Em vários discursos durante o Fórum ( que o secretário de Transportes Jilmar Tatto participou contando sobre as transformações recentes de São Paulo), prefeitos, ex-prefeitos, secretários de transportes responsáveis por mudanças em grandes cidades como Nova York, Buenos Aires, Bogotá entre outras, foram unânimes em dizer que “Não são SÓ ciclovias, são espaços de convivência, são lugares para os cidadãos se sentirem convidados a participarem da cidade, a ocuparem os espaços públicos.” As ciclovias seriam só uma parte do plano de mobilidade das cidades.

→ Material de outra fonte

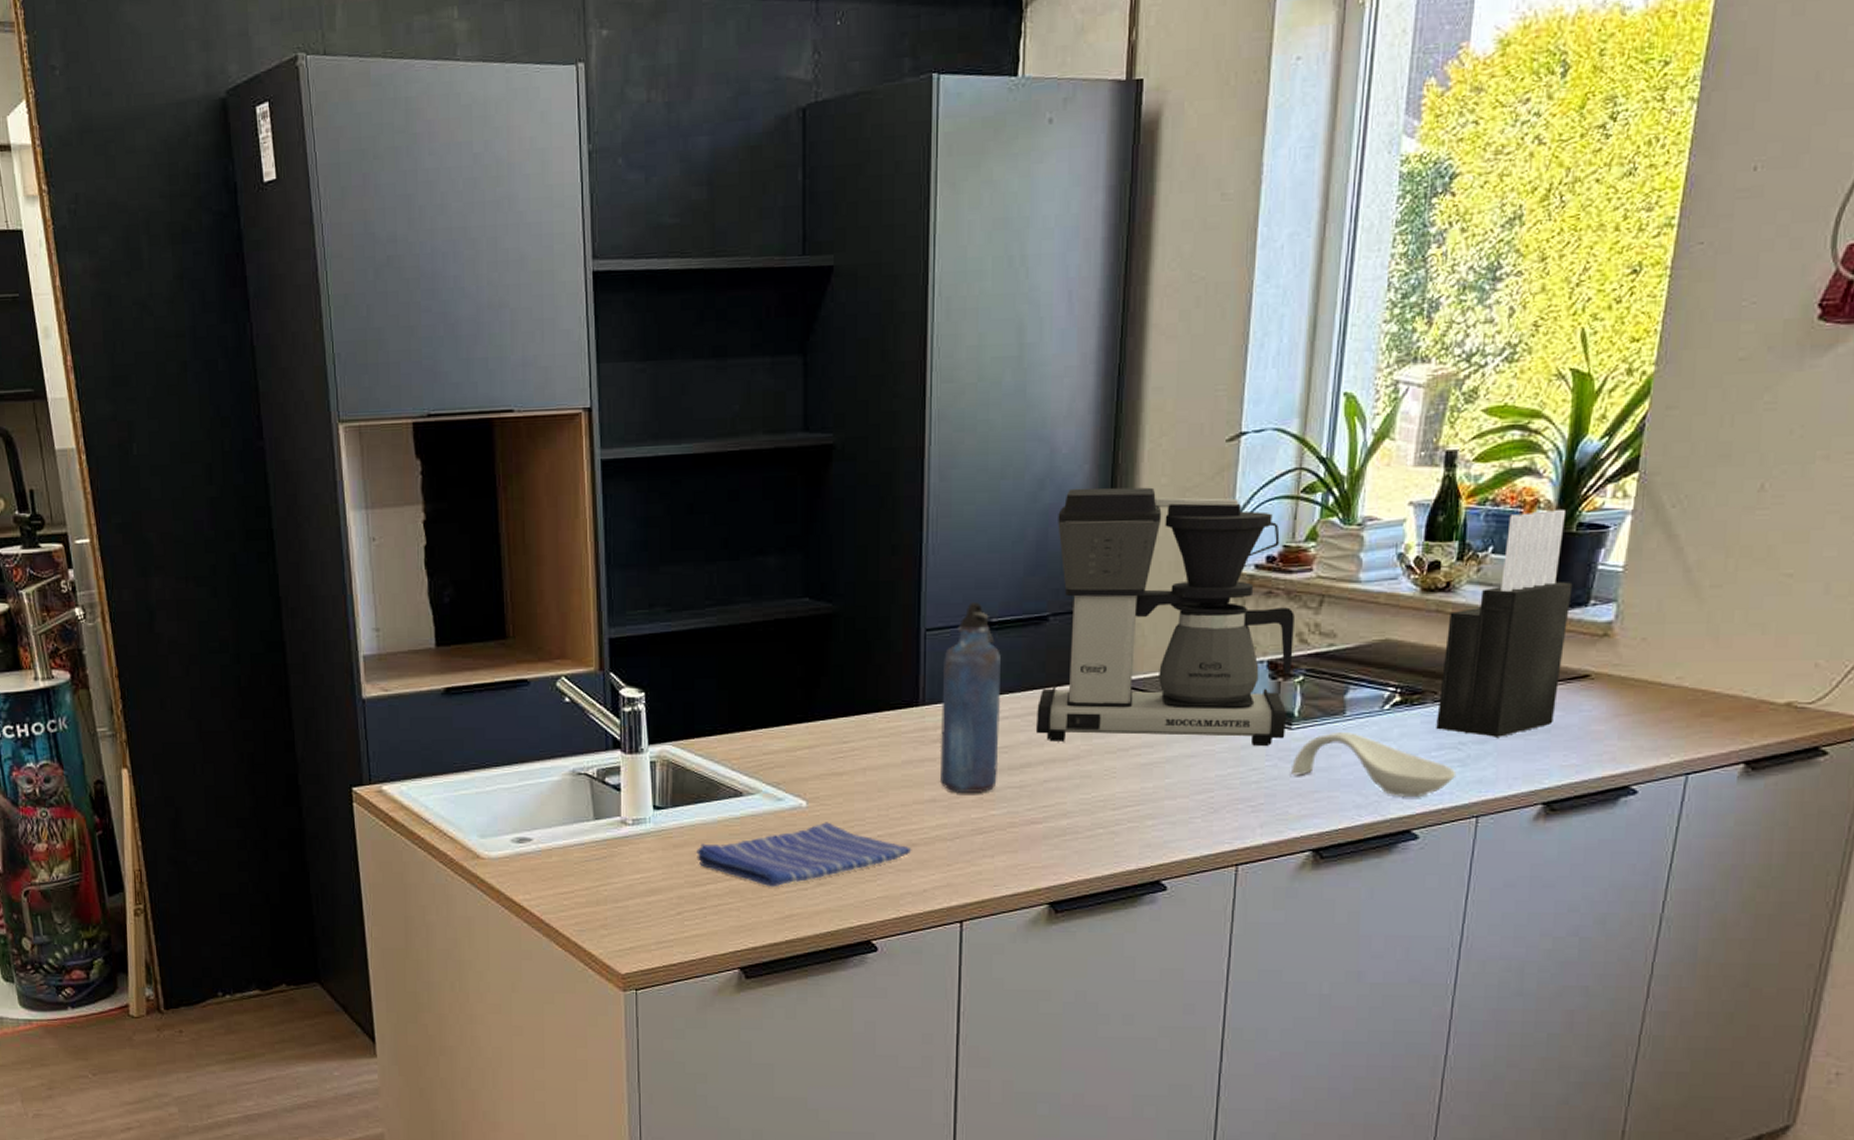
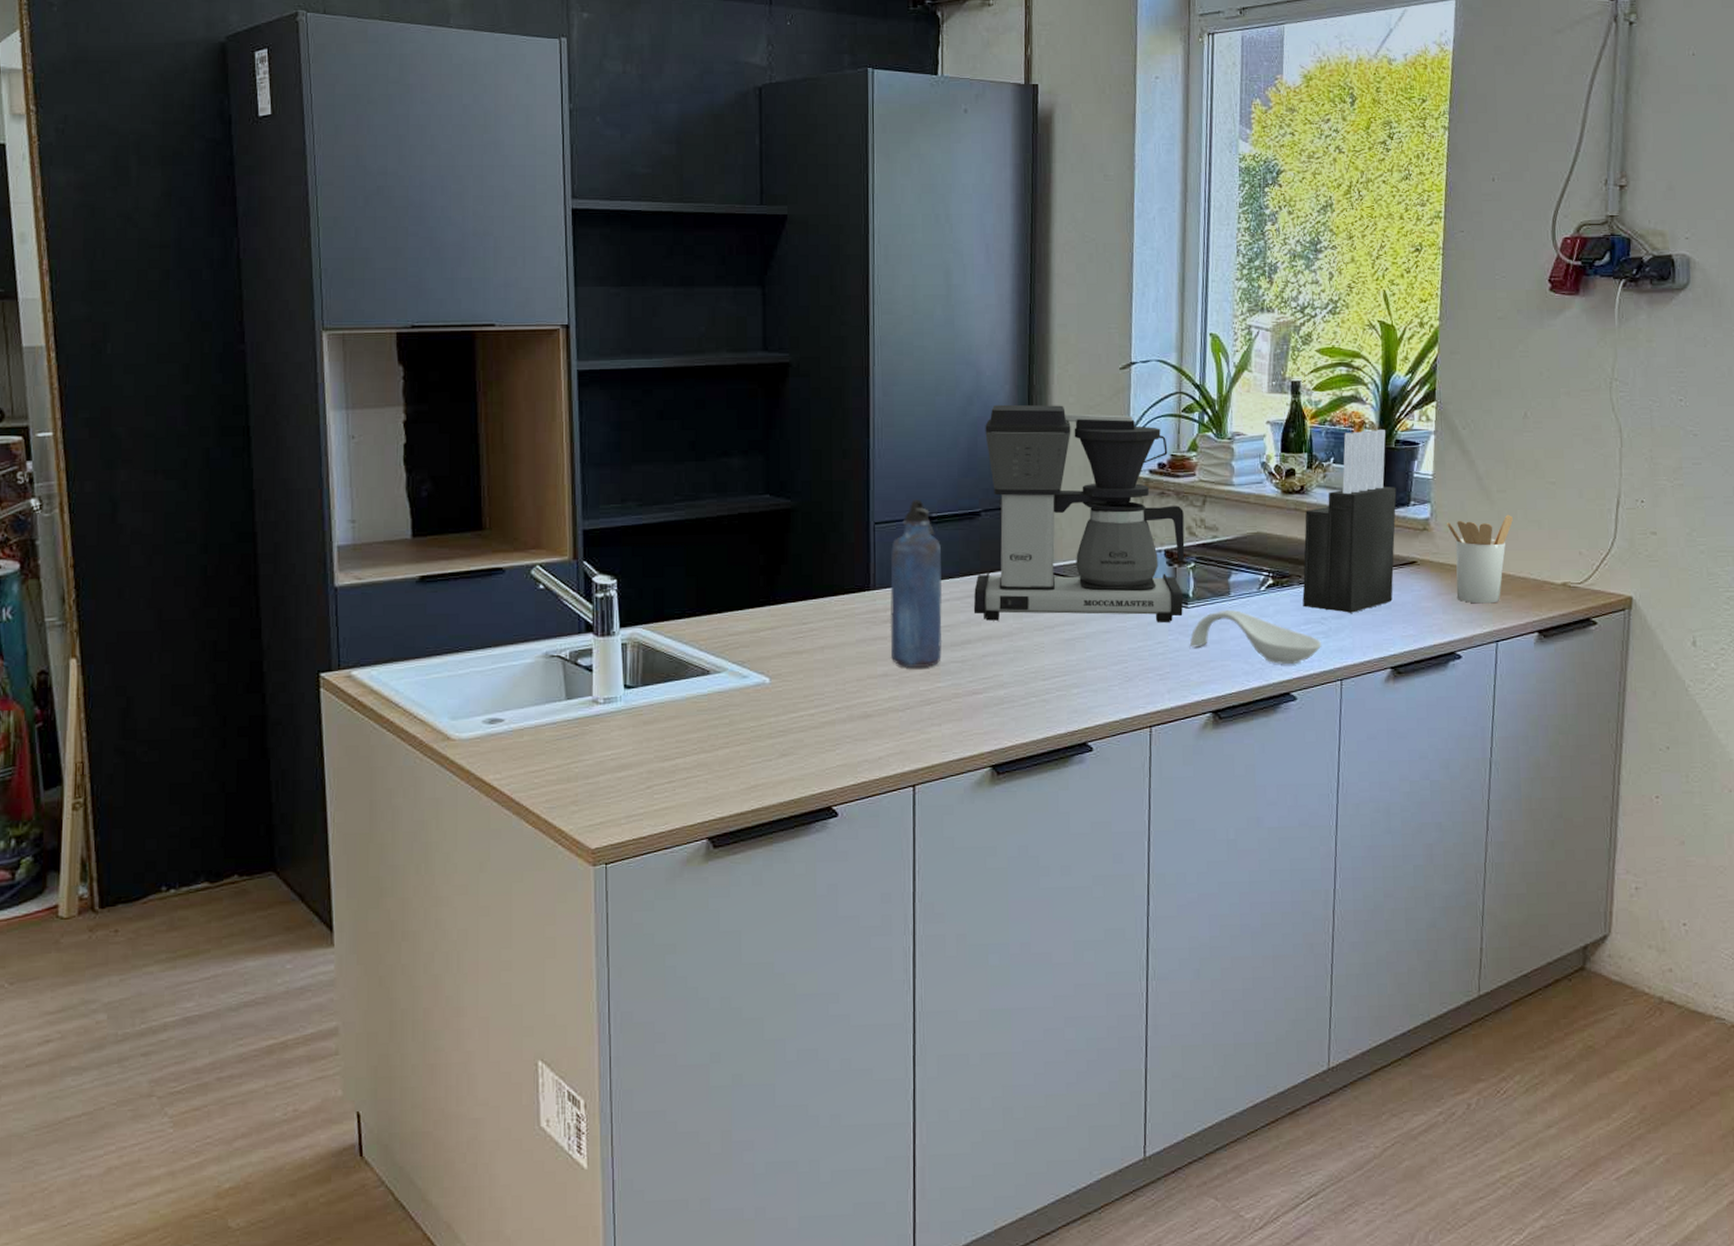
dish towel: present [697,822,912,887] -> none [666,697,867,760]
utensil holder: none [1636,615,1728,728] -> present [1447,514,1513,604]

Quando o prefeito de São Paulo Fernando Haddad se propôs a construir ciclovias, colocar wi-fi nas praças, melhorar o transporte público, construir parklets, aplicando o conceito de “cidade-parque” comentou sobre o atraso de São Paulo:” O que as pessoas precisam entender é que nós não estamos inventando aqui, nós estamos atrasados”. No vídeo abaixo, cita Medellin e Bogotá como exemplos de cidades que se modernizaram.

Conhecendo esses lugares que se transformaram em 20 anos ( e não estamos falando de Amsterdam), dá pra entender perfeitamente sobre o que ele está falando. (Agora faltava só presentear os cidadãos paulistanos com o Parque Augusta).

E aqui, ainda vamos continuar reclamando das ciclovias?